Nous avons visité plusieurs sites Mayas: Palenque, Uxmal, Chichen Itza. En plus des guides mexicains, un guide Maya s’était joint à notre groupe pendant notre séjour au Yucatan. Malheureusement à l’inverse de Youri Knorozov, je ne saurais traduire les hiéroglyphes mayas. Pourtant je me souviens de la question d’un membre de notre groupe. Le guide maya s’efforçait de nous faire comprendre tel ou tel signe, notamment en nous expliquant que des conquérants avaient précédé Christophe Colomb. Sur Christophe Colomb, la réponse fut très nette, il était le dernier des découvreurs de l’Amérique. Encore une légende qui fout le camp.
Beaucoup d’ouvrages ont traité de la conquête du Mexique par Hernan Cortes en 1519, avec très peu d’hommes (500 maximum). Contrairement à une autre image d’Epinal, le Mexique n’est pas le pays des aztèques. Cela c’est bon pour Tintin et Milou. Lorsque Cortes débarque, les aztèques occupent le pays depuis 200 ans. Ce sont des occupants avec tout ce que cela comporte. Cela n’explique pas toute la facilité de la conquête, mais en donne une des raisons.
Je ne vais pas faire le guide touristique du Mexique. Mais si vous allez à Mexico, n’oubliez pas la visite du musée national. La visite des sites mayas au Yucatan est recommandée. Le Guatemala est aussi riche de culture Maya.
Michel BEYER
Sur la conquête du Mexique, je recommande le livre de Jean-Marie Le Clézio, “le rêve mexicain ou la pensée interrompue”.
Jean-marie Le Clézio a eu le prix Nobel de littérature en 2008 pour l’ensemble de son oeuvre.

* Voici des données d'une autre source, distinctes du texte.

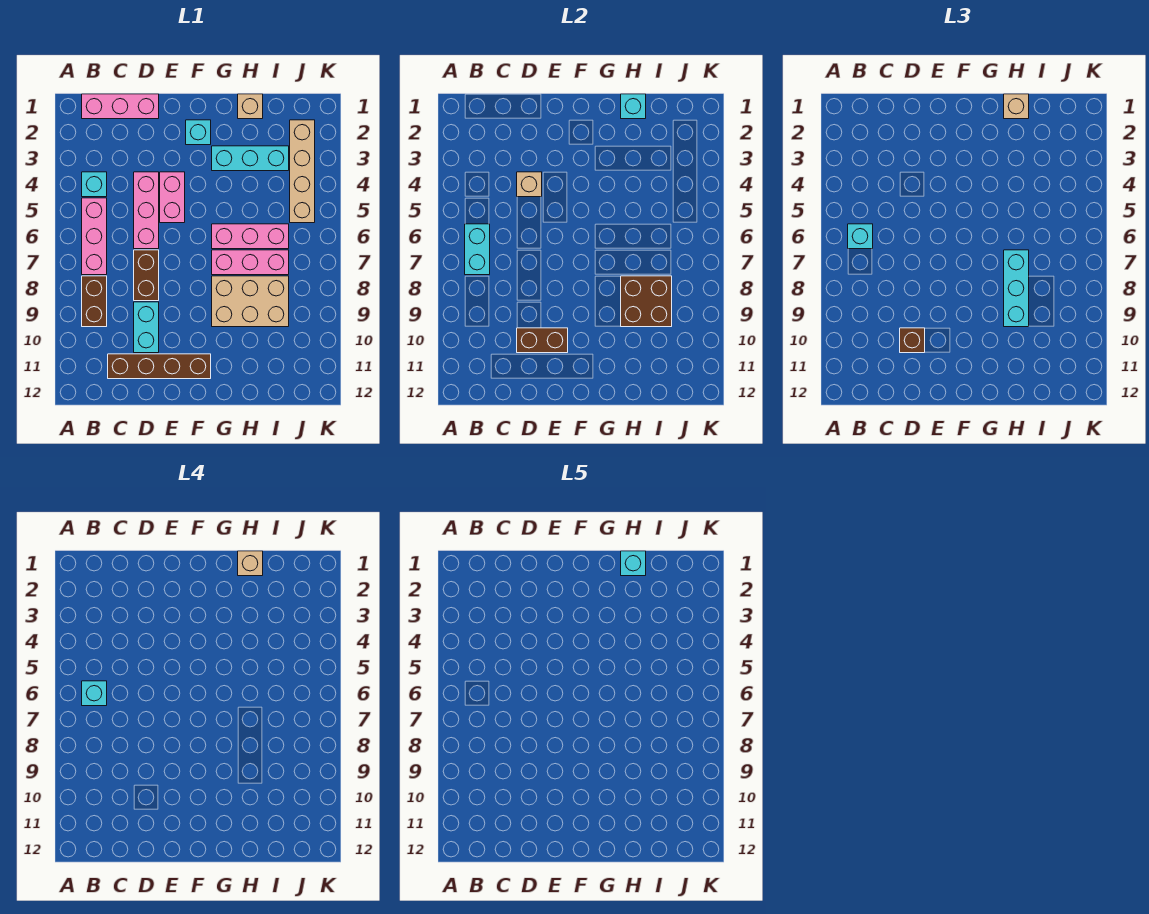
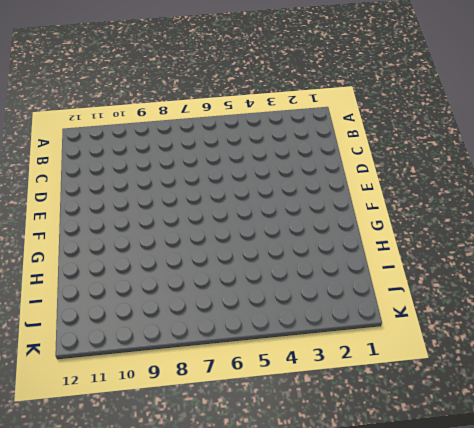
none -> pink 1x3 brick [82,94,159,119]
none -> cyan 1x1 brick [82,172,107,197]
none -> pink 1x3 brick [82,198,107,275]

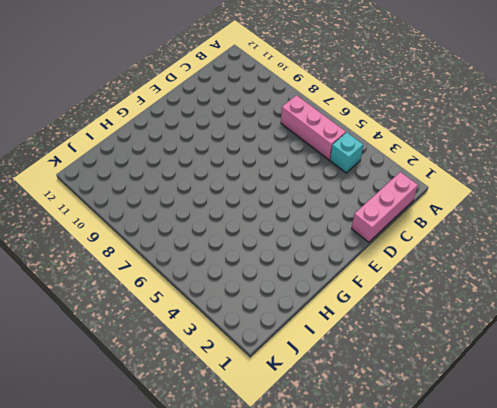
none -> brown 1x2 brick [82,276,107,327]
none -> brown 1x4 brick [108,354,211,379]
none -> pink 1x3 brick [134,172,159,249]

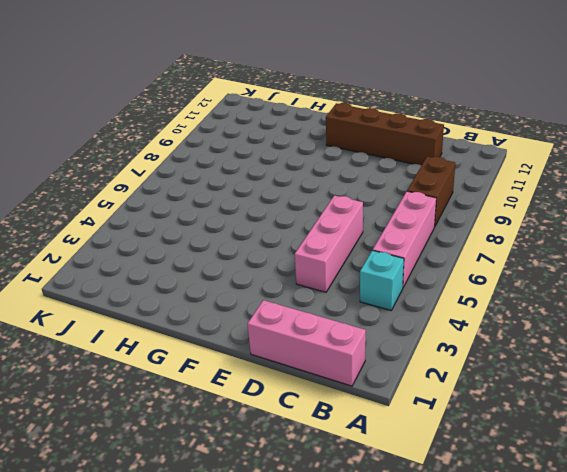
none -> brown 1x2 brick [134,250,159,301]
none -> cyan 1x2 brick [134,302,159,353]
none -> pink 1x2 brick [160,172,185,223]

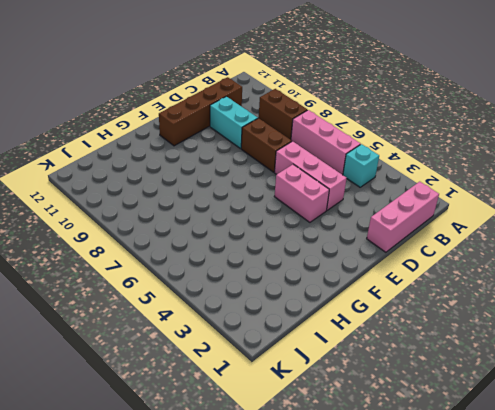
none -> cyan 1x1 brick [186,120,211,145]
none -> cyan 1x3 brick [212,146,289,171]
none -> pink 1x3 brick [212,224,289,249]

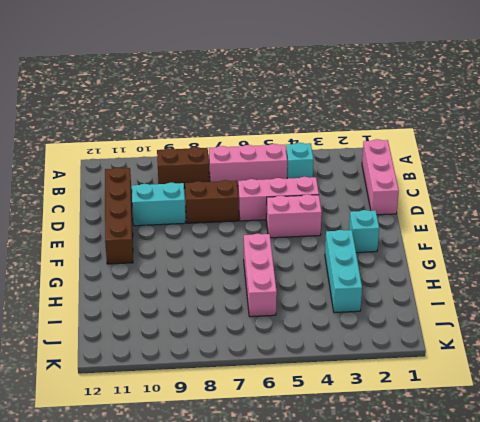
none -> pink 1x3 brick [212,250,289,275]
none -> tan 2x3 brick [212,276,289,327]
none -> tan 1x1 brick [238,94,263,119]

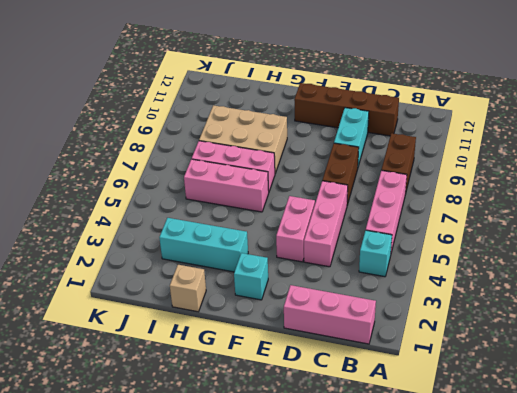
none -> tan 1x4 brick [290,120,315,223]
none -> cyan 1x2 brick [465,224,490,275]
none -> tan 1x1 brick [517,172,542,197]

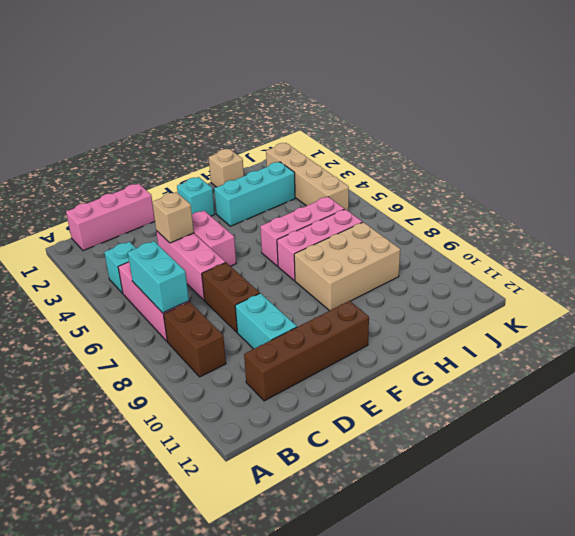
none -> brown 1x2 brick [517,328,568,353]
none -> cyan 1x1 brick [621,94,646,119]
none -> brown 2x2 brick [621,276,672,327]

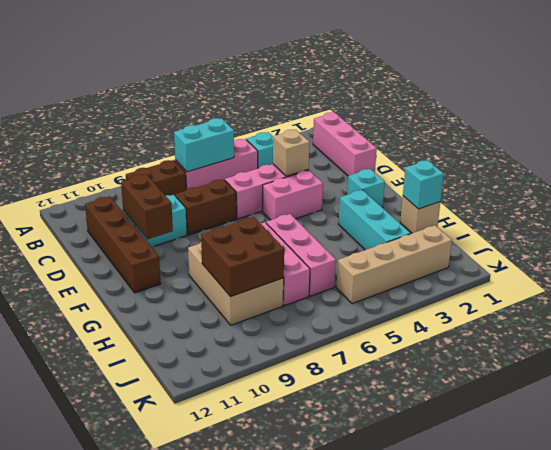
none -> cyan 1x1 brick [848,224,873,249]
none -> brown 1x1 brick [900,328,925,353]
none -> tan 1x1 brick [1004,94,1029,119]

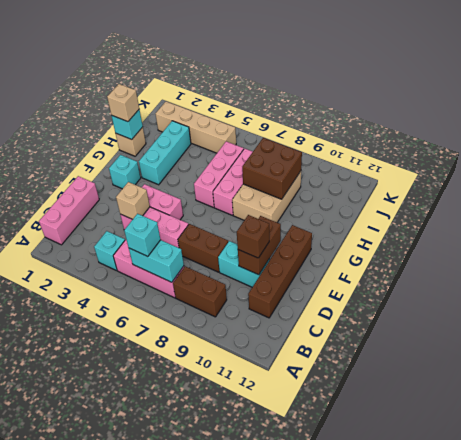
none -> cyan 1x3 brick [1004,250,1029,327]
none -> cyan 1x1 brick [82,681,107,706]
none -> tan 1x1 brick [238,551,263,576]

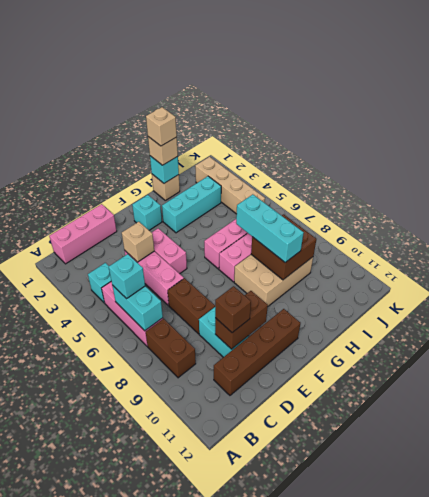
none -> cyan 1x1 brick [82,681,107,706]
none -> cyan 1x1 brick [621,551,646,576]

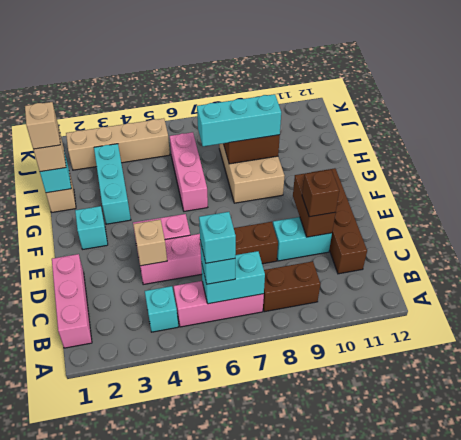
none -> pink 1x3 brick [212,250,289,275]
none -> cyan 1x1 brick [621,551,646,576]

En télévision, de temps en temps nous revoyons une excellente réalisation: “La controverse de Vallodolid” avec comme principaux acteurs Jean Carmet et Jean-Pierre Marielle. Certains ministres israëliens traitent les palestiniens d’animaux. Dans la réalisation télévisuelle, les indiens sont aussi considérés comme des animaux.
Je me suis un peu éloigné du langage Maya, mais ce court voyage au Mexique m’a tellement marqué, c’est indélébile.